Unfortunately, for all those masses of music I consumed, I’m left with a sour taste. I was deeply depressed and destructive for most of my teenage years, doing cruel things to myself and anyone around me. And all the while I was listening to every piece of music I could get my fingers on, which means that everything in my iTunes has been tainted. I think everyone finds music emotive, but I find being transported without any control very disconcerting. Led Zeppelin, Massive Attack, freaking Mika, The Police, Finley Quay, Tracy Chaplin, Bob Marley. All of it makes me feel something akin to nostalgia, but it isn’t sweet, it’s like a clenching of the stomach. There’s music in there that I desperately want to hear again, like Tu Pac or 36 Crazy Fists, but I just can’t. (Ok, admittedly the latter is pretty emotionally-fueled).

Also, a practical issue with my iTunes library is that I have to keep it on a separate hard drive as I haven’t yet owned a computer that is big enough or fast enough for all my music.
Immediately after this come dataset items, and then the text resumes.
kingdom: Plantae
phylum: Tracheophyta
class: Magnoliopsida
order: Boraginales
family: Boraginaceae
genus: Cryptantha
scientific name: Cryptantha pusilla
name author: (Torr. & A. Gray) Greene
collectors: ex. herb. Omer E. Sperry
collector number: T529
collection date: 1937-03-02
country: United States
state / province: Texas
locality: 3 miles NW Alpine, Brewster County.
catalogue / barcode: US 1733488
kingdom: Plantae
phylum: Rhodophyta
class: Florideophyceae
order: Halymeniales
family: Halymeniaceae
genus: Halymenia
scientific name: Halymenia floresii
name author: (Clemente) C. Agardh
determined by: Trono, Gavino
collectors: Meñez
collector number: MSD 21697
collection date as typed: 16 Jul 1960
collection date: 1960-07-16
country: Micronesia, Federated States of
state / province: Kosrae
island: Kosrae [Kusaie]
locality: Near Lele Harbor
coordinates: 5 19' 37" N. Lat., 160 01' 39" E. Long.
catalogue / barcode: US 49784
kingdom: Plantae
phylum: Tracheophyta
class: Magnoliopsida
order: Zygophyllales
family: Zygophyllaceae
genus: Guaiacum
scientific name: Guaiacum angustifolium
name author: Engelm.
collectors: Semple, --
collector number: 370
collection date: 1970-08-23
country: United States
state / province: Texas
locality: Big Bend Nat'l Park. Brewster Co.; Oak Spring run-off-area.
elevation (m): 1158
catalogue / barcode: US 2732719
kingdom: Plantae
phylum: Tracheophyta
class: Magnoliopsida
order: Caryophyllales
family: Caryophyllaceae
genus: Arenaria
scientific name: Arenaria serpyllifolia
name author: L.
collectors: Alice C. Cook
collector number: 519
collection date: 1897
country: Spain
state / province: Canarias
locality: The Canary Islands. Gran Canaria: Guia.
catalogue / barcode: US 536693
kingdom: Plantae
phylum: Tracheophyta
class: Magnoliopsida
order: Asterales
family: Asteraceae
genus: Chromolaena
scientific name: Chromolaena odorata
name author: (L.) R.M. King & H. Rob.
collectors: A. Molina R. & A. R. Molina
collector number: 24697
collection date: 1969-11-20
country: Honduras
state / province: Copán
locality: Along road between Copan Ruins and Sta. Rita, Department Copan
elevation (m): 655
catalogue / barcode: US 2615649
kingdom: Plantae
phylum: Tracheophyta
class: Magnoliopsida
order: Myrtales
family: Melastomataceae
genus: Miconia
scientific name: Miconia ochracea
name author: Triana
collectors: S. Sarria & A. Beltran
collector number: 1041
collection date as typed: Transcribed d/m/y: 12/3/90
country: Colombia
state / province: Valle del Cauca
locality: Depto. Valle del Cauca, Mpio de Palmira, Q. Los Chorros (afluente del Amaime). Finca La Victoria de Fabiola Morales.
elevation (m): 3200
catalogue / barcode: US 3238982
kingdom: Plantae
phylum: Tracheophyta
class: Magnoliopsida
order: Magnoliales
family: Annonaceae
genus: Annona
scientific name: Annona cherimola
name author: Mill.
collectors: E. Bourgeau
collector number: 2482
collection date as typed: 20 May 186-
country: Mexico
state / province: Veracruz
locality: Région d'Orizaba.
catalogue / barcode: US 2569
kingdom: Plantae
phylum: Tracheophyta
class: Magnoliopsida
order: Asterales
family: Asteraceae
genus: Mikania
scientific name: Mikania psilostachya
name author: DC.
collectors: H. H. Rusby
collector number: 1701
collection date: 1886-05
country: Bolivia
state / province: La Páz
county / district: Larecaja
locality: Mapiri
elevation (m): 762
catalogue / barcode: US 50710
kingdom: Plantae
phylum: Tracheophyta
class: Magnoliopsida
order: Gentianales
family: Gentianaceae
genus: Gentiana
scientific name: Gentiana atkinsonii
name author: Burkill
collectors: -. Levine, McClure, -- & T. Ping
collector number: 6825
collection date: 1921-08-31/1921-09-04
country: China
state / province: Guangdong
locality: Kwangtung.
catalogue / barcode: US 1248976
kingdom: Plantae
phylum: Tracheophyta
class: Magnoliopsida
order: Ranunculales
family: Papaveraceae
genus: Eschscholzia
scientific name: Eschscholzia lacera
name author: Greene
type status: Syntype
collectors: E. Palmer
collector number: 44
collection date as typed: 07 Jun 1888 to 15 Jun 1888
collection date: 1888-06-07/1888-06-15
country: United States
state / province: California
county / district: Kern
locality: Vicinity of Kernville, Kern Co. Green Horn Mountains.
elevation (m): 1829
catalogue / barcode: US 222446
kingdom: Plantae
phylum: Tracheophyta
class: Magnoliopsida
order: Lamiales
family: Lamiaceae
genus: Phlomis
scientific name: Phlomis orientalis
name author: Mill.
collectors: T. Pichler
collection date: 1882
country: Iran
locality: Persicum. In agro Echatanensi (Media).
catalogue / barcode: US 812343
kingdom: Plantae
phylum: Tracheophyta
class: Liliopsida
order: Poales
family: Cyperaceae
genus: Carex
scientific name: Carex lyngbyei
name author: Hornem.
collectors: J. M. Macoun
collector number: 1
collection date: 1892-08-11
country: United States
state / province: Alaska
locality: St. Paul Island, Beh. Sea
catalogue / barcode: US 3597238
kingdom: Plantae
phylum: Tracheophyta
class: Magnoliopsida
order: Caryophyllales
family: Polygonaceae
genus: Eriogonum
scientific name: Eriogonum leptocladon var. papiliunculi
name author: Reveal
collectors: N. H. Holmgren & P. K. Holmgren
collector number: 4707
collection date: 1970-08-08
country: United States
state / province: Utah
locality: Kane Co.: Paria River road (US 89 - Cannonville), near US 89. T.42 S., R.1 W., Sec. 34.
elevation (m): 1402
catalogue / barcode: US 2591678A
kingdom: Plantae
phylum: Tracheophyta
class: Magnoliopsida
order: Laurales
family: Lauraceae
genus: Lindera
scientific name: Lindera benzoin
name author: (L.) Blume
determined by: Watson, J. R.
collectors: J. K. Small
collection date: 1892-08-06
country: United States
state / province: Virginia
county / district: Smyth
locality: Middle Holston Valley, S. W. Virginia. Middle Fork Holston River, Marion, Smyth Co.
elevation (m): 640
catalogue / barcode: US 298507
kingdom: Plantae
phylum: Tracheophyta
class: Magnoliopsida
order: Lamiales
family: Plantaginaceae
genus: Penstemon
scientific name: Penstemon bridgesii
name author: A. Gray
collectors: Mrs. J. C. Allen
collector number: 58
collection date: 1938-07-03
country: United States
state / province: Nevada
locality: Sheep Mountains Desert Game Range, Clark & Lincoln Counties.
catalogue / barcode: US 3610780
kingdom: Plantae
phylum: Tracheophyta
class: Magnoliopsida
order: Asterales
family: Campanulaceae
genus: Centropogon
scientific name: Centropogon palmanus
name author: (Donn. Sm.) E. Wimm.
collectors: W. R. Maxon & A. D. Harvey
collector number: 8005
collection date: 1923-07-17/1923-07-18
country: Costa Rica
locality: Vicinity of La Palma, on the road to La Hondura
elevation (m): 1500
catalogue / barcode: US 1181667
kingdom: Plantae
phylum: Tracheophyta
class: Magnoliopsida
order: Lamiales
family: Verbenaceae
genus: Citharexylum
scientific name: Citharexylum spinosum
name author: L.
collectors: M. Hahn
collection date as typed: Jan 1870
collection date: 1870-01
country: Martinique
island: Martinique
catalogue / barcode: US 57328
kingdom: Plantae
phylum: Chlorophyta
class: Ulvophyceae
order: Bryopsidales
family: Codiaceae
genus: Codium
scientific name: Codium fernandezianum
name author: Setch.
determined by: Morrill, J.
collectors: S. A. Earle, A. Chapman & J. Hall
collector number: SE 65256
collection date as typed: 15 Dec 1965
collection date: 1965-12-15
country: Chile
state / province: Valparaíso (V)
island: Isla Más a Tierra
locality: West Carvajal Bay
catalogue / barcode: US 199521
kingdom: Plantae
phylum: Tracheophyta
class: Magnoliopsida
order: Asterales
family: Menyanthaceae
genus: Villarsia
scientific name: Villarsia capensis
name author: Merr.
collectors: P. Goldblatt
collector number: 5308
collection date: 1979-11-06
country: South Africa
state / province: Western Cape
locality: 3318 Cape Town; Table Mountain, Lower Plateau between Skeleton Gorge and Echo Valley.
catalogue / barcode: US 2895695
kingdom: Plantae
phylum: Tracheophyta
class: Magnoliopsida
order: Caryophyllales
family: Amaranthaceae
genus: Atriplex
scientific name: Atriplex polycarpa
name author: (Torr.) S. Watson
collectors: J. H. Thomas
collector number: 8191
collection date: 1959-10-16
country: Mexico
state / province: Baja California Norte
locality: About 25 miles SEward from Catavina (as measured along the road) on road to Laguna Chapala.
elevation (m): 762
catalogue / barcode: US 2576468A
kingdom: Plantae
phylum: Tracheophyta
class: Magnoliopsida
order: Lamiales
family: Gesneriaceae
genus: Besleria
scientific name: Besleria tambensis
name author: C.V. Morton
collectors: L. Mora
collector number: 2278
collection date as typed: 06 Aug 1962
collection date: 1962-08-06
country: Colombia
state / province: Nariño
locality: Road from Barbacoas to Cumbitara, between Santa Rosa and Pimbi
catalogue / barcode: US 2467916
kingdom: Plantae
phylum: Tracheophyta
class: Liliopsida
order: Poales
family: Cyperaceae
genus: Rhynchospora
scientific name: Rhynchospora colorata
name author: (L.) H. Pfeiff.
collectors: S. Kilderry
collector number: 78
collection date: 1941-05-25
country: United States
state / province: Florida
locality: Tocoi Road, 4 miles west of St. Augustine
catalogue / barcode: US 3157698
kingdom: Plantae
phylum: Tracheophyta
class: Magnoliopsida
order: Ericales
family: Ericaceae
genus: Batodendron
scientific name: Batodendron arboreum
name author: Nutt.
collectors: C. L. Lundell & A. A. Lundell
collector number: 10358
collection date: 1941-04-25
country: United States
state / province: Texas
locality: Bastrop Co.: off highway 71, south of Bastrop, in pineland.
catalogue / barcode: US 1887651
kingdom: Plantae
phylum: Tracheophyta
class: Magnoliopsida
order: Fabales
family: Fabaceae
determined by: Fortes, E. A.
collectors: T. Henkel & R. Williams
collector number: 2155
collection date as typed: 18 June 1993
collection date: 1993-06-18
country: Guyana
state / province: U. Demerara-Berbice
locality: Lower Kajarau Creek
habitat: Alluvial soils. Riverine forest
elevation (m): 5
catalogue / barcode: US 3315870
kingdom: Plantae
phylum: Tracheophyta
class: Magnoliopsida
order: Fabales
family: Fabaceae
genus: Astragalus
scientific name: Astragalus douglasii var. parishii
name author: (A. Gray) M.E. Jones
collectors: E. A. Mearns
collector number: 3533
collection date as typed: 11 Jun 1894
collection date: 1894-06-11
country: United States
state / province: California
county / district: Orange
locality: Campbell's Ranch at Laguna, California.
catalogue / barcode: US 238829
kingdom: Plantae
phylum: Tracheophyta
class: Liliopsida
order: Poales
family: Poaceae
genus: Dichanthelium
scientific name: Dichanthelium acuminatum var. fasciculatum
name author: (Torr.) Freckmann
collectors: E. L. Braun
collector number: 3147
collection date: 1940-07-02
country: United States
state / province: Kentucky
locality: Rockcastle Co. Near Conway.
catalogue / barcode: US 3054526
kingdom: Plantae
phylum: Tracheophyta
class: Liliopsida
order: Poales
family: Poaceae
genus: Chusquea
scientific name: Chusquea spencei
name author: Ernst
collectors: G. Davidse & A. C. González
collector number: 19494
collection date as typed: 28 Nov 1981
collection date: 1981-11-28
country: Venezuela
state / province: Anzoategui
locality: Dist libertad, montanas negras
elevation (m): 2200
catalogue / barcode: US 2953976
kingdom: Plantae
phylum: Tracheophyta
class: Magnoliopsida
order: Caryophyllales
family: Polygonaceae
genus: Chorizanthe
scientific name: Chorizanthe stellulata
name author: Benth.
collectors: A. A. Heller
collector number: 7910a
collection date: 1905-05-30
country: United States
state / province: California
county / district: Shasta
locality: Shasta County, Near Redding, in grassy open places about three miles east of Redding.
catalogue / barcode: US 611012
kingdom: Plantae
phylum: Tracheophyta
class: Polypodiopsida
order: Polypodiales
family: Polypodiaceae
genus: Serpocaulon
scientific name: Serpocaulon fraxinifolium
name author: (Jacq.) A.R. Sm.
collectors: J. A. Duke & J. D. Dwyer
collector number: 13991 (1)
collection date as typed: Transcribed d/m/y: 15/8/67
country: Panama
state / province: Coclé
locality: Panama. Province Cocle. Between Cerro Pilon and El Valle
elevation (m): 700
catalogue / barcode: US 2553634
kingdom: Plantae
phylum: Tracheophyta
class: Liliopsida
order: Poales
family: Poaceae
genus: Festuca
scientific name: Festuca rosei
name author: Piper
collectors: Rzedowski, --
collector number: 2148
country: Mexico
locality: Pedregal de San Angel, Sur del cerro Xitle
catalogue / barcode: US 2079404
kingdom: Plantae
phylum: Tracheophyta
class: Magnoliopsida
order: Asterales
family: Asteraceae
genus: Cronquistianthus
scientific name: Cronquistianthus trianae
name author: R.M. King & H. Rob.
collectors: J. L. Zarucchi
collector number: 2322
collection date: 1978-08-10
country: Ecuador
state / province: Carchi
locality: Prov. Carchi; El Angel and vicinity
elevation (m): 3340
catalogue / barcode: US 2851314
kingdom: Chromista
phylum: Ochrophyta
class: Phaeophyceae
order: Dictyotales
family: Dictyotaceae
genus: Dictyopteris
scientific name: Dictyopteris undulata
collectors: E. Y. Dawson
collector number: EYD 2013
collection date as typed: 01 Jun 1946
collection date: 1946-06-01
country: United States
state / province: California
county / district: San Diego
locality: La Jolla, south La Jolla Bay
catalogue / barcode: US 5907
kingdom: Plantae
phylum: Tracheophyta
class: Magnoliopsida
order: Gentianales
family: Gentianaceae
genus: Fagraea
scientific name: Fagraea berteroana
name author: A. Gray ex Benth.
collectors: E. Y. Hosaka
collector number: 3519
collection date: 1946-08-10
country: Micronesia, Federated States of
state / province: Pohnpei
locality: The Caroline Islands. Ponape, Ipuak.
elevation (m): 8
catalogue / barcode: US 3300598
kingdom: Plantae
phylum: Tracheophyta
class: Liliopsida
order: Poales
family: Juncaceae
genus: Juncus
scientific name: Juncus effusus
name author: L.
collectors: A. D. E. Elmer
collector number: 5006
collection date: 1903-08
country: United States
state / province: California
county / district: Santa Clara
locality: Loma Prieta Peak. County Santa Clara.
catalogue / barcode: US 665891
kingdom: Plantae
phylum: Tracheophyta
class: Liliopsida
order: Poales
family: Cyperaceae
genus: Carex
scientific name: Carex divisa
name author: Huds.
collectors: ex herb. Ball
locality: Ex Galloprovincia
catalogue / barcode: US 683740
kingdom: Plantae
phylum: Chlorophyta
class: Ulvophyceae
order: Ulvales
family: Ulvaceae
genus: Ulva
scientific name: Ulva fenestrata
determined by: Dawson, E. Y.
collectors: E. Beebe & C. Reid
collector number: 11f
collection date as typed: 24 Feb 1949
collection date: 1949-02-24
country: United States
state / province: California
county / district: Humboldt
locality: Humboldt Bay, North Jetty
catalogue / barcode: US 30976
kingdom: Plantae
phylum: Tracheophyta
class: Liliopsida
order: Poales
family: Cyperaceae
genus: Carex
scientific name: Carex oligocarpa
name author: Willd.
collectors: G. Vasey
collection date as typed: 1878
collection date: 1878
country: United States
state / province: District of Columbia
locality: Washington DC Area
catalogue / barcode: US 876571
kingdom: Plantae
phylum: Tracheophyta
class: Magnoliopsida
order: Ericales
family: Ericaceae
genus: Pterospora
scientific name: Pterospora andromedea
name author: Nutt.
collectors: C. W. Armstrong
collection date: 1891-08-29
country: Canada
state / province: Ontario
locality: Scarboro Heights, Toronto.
This means I have to plug in my giant, old, excessively wired Seagate every time I want to listen to music. Seeing as I’ve been moving around since I was like, 17/18, I haven’t consistently had music in my life because my music is so damn cumbersome. So I’ve had the bright idea of deleting it all. Over ten years of music collection. I swapped to buying my music legally when I was 18 and so I have perhaps one gb of Apple certified songs on my iPhone, and I’ve been using the Tubiddy app (which makes Youtube more iPhone friendly). I’ve survived for like five years now without hearing The OC Soundtrack at the click of a button, so why not just take the next logical step and free up that hard drive for something I actually use, and that gives me pleasure – photography. Currently my pictures are distributed across so many platforms – Hubic, iCloud, Google Docs, two small hard drives, a handful of USBs, and SD cards. They need a home and I can’t afford another hard drive.

I need some advice! Should I just revert to using Youtube and be done with it? Or am I mad to delete my precious music that is loyally, albeit painfully, entwined with my worst and best memories?